● Problem to work on
Skipping any pictures, give all of the records below again exactly.
--- Extracted information Enclosed Below ---
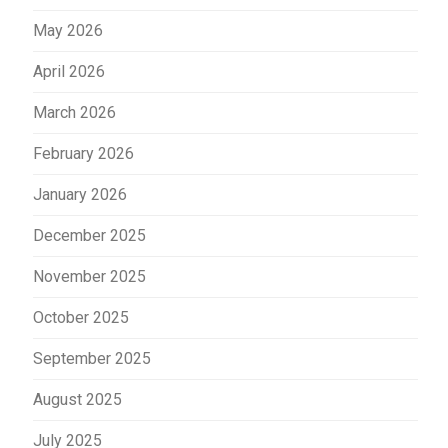
May 2026
April 2026
March 2026
February 2026
January 2026
December 2025
November 2025
October 2025
September 2025
August 2025
July 2025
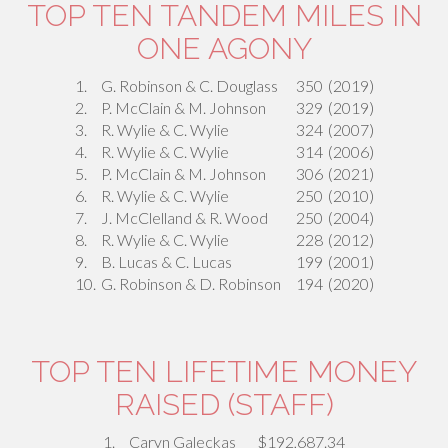
TOP TEN TANDEM MILES IN
ONE AGONY
1.
G. Robinson & C. Douglass
350
(2019)
2.
P. McClain & M. Johnson
329
(2019)
3.
R. Wylie & C. Wylie
324
(2007)
4.
R. Wylie & C. Wylie
314
(2006)
5.
P. McClain & M. Johnson
306
(2021)
6.
R. Wylie & C. Wylie
250
(2010)
7.
J. McClelland & R. Wood
250
(2004)
8.
R. Wylie & C. Wylie
228
(2012)
9.
B. Lucas & C. Lucas
199
(2001)
10.
G. Robinson & D. Robinson
194
(2020)
TOP TEN LIFETIME MONEY
RAISED (STAFF)
1.
Caryn Galeckas
$192,687.34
--- End of Enclosed Extracted information ---
● Solution to the problem
May 2026
April 2026
March 2026
February 2026
January 2026
December 2025
November 2025
October 2025
September 2025
August 2025
July 2025
TOP TEN TANDEM MILES IN
ONE AGONY
1.
G. Robinson & C. Douglass
350
(2019)
2.
P. McClain & M. Johnson
329
(2019)
3.
R. Wylie & C. Wylie
324
(2007)
4.
R. Wylie & C. Wylie
314
(2006)
5.
P. McClain & M. Johnson
306
(2021)
6.
R. Wylie & C. Wylie
250
(2010)
7.
J. McClelland & R. Wood
250
(2004)
8.
R. Wylie & C. Wylie
228
(2012)
9.
B. Lucas & C. Lucas
199
(2001)
10.
G. Robinson & D. Robinson
194
(2020)
TOP TEN LIFETIME MONEY
RAISED (STAFF)
1.
Caryn Galeckas
$192,687.34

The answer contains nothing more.